La première partie de l’ouvrage s’interroge sur les paradoxes de l’humour et plus précisément sur les relations de pouvoir entre l’humour et le politique au Québec. Le premier texte, d’Emmanuel Choquette, interroge la part de politique dans le discours des humoristes québécois. Il démêle les volontés et les objectifs des acteurs du milieu, tout comme les effets sociopolitiques directs et indirects des humoristes qui travaillent par et pour l’identité québécoise.
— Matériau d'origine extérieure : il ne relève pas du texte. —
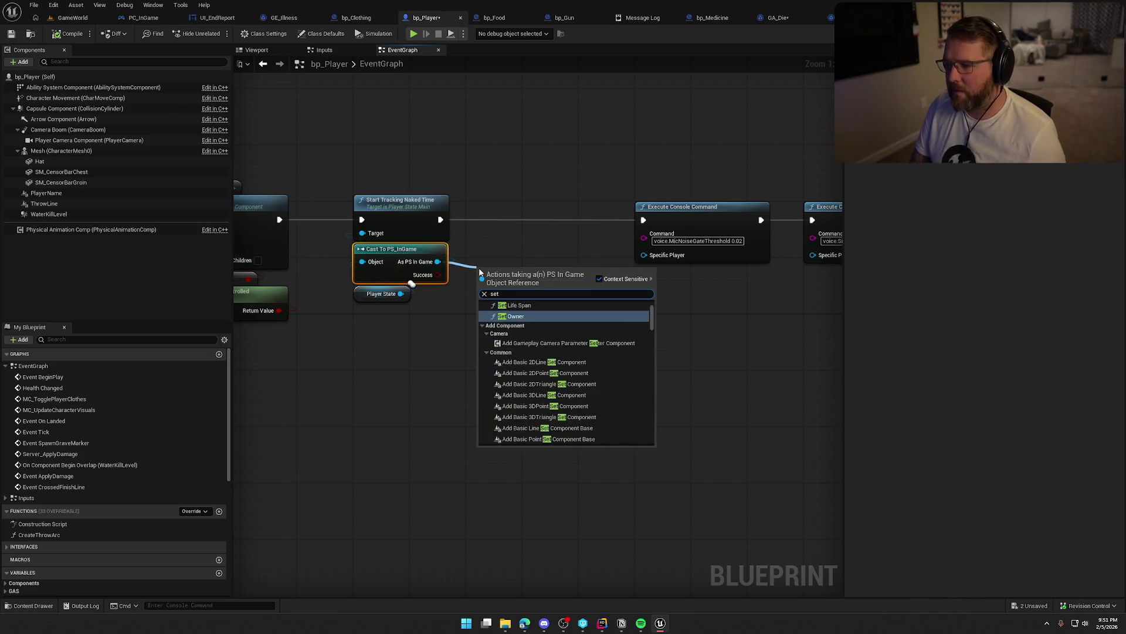
{"action": "type", "text": "p tracking"}
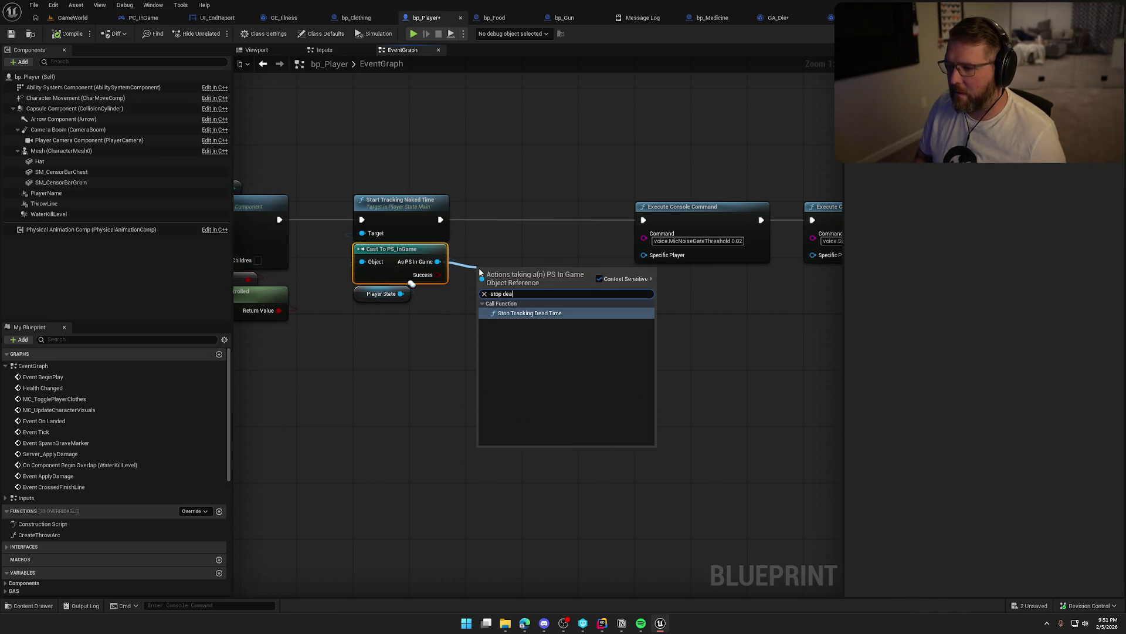
{"action": "key", "text": "Return"}
{"action": "left_click_drag", "start_coordinate": [482, 290], "coordinate": [441, 220]}
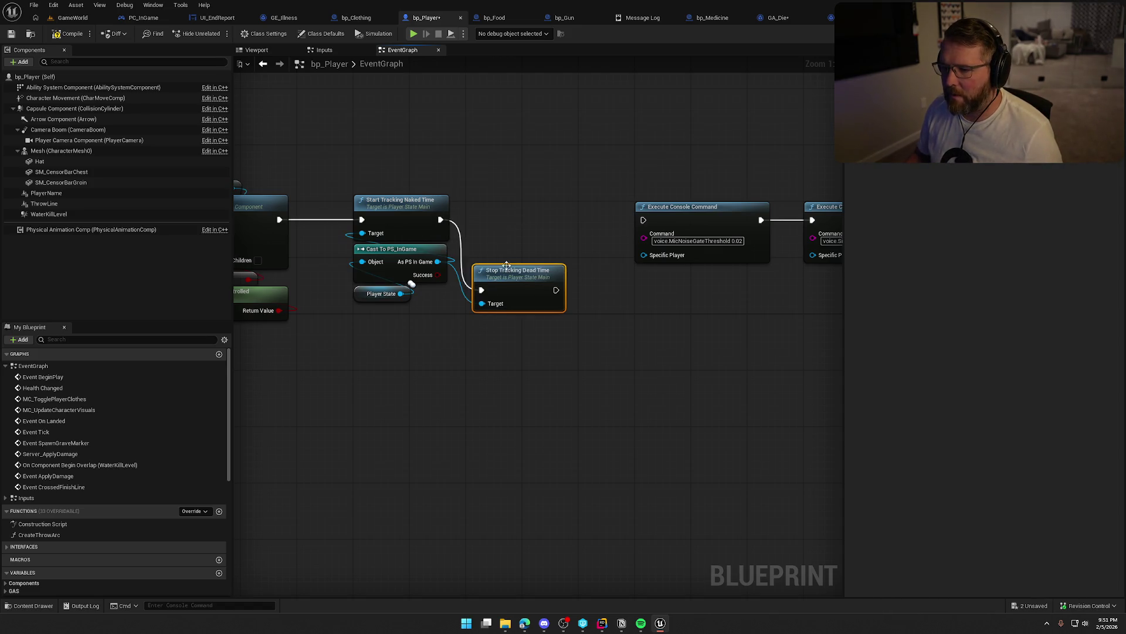
{"action": "mouse_move", "coordinate": [510, 271]}
{"action": "left_mouse_down"}
{"action": "mouse_move", "coordinate": [502, 201]}
{"action": "mouse_move", "coordinate": [643, 220]}
{"action": "left_mouse_up"}
Tidy the top event chain and save bp_Player
{"action": "scroll", "coordinate": [639, 247], "scroll_direction": "down", "scroll_amount": 6}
Le second texte se penche sur l’industrie québécoise de l’humour, comme champ politique à part entière. Christelle Paré et Christian Poirier développent une sociologie politique de l’humour au Québec. Le lecteur est convié à une exposition précise des différents groupes d’intérêts qui peuplent la faune du comique québécois. Il y découvre une guerre « d’écurie » où se côtoient une recherche de légitimité et une volonté de solidarité, lesquelles sont fragilisées par plusieurs individus à la « mentalité très carriériste, égocentrique et mégalomane » (p. 94).
Suit un texte de Robert Aird qui analyse en profondeur les neuf revues humoristiques de Gratien Gélinas produites lors de la Deuxième Guerre mondiale : Les Fridolinades. Fridolin, personnage à la fois satirique et burlesque, donne la voix au « sans voix » : le peuple québécois. À la fin de cette belle analyse, le lecteur reste incertain. Gélinas a-t-il régulé la société québécoise en la divertissant – ce même peuple aux prises avec la conscription non voulue – ou, au contraire, Fridolin a-t-il agi en tant que critique sur la conscience québécoise ?
Le quatrième texte se déplace chez nos voisins du sud en questionnant la présence de la satire à la télévision étatsunienne. Marc-Olivier Castagner et David Grondin se penchent sur l’influence de l’émission The Daily Show animée par Jon Stewart. Pour les auteurs, l’émission peut être comprise comme « chien de garde » démocratique, puisqu’elle s’attaque à l’agir politique individuel. En fait, on y apprend l’ampleur que prend depuis plusieurs années l’« infotainment » ou « l’infodivertissement » dans les médias. Ceux qui cherchent à mieux cerner ce que sont l’humour et la satire – plus particulièrement la différence entre le cynisme et le « kunisme » – seront ravis par ce chapitre.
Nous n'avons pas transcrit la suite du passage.